Brown School Students Showcase Volcanoes and Bath Bomb Science at STEAM Fair
More than 250 K–3 students took part in Brown School’s fourth annual STEAM fair, where classic volcanoes and a project called “The Science of Bath Bombs” highlighted hands-on learning.

More than 250 K–3 students participated in Brown School’s fourth annual STEAM fair on Jan. 29, bringing a mix of classic demonstrations and creative investigations to the school’s showcase. The event put familiar chemistry favorites alongside projects with unexpected twists, giving families and teachers a clear view of how early hands-on science sparks curiosity.
“Local education coverage: Marblehead Current reported on Brown School’s fourth annual STEAM fair (Jan. 29), noting more than 250 K–3 students participated.” That reporting captured the scope of the day and the grade levels involved, underscoring the fair’s focus on early elementary engagement in science, technology, engineering, art, and math.
Classic volcano demonstrations remained a crowd-pleaser, but they did not stand alone. “Classic volcano experiments shared the spotlight with more unusual projects, including ‘The Germiest Places,’ ‘The Science of Bath Bombs’ and ” The mix of displays showed teachers and parents how elementary-age projects can balance spectacle with inquiry, turning a simple fizz into a lesson in observation, measurement, and cause-and-effect.
Projects explicitly named included “The Science of Bath Bombs,” which signaled an intersection of craft, chemistry, and sensory design that will resonate with the Bath Bombs community. “Projects ranged from classic volcano demonstrations to student investigations titled things like ‘The Science of Bath Bombs,’ illustrating how b” The truncated fragment from coverage highlights both the prominence of volcanoes and the fresh, hands-on investigations that invite students to explore everyday products and phenomena.
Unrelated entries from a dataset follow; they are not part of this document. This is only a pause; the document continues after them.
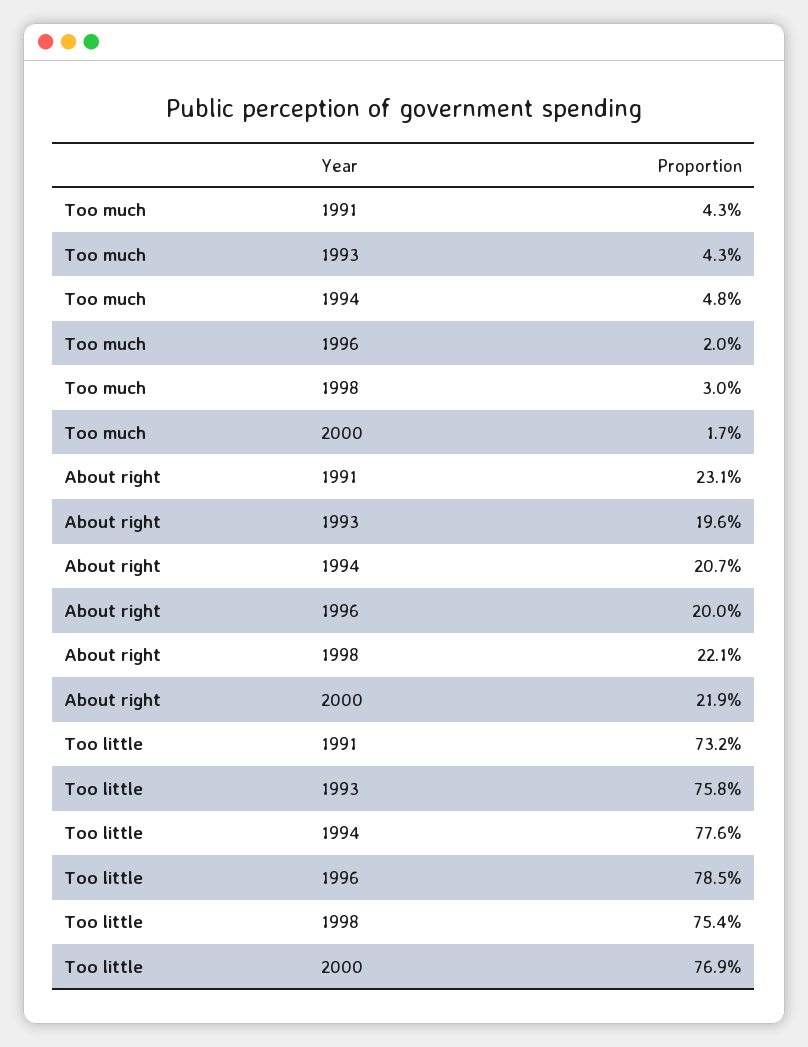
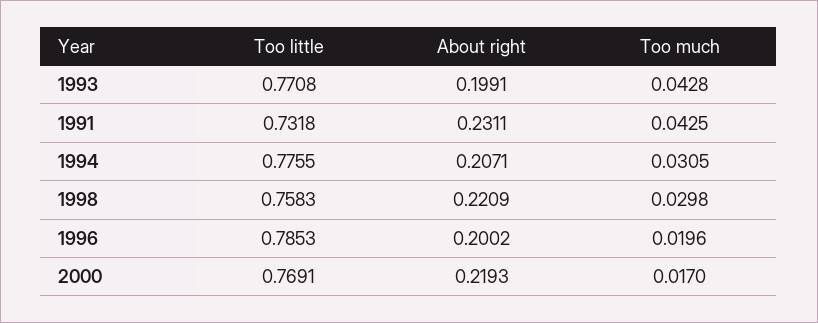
  {
    "Too much": {
      "1991": 0.0425,
      "1993": 0.0428,
-     "1994": 0.048,
+     "1994": 0.0305,
      "1996": 0.0196,
      "1998": 0.0298,
      "2000": 0.017
    },
    "About right": {
      "1991": 0.2311,
-     "1993": 0.196,
+     "1993": 0.1991,
      "1994": 0.2071,
      "1996": 0.2002,
      "1998": 0.2209,
      "2000": 0.2193
    },
    "Too little": {
      "1991": 0.7318,
-     "1993": 0.758,
+     "1993": 0.7708,
      "1994": 0.7755,
      "1996": 0.7853,
-     "1998": 0.754,
+     "1998": 0.7583,
      "2000": 0.7691
    }
  }

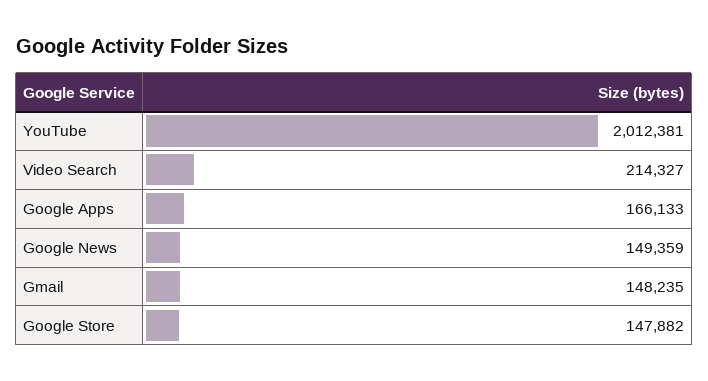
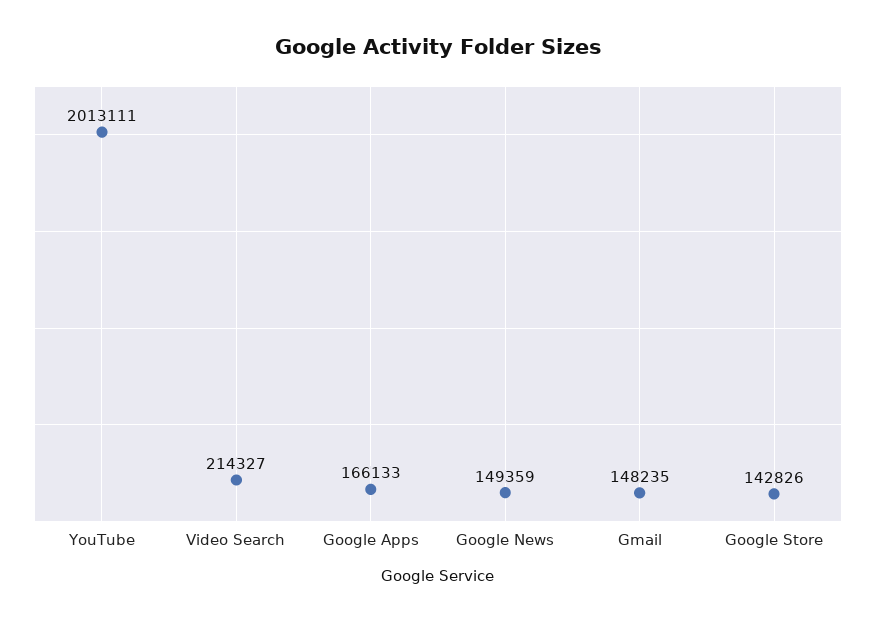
  {
-   "YouTube": 2012381,
+   "YouTube": 2013111,
    "Video Search": 214327,
    "Google Apps": 166133,
    "Google News": 149359,
    "Gmail": 148235,
-   "Google Store": 147882
+   "Google Store": 142826
  }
For readers who make bath products at home or teach small crafters, the fair points to practical takeaways: simple, supervised experiments can introduce concepts like reaction, formulation, and creative design while remaining accessible to K–3 learners. The presence of projects such as “The Germiest Places” also suggests teachers are using real-world hooks, health, hygiene, and household science, to make lessons relevant.
Brown School’s fourth annual STEAM fair demonstrates how local schools can blend spectacle and substance to build early scientific literacy. For the Bath Bombs community, it’s an invitation to support classroom activities that use sensory, hands-on projects to teach fundamentals, and to look for ways to translate that curiosity into safe, supervised learning at home or in after-school programs.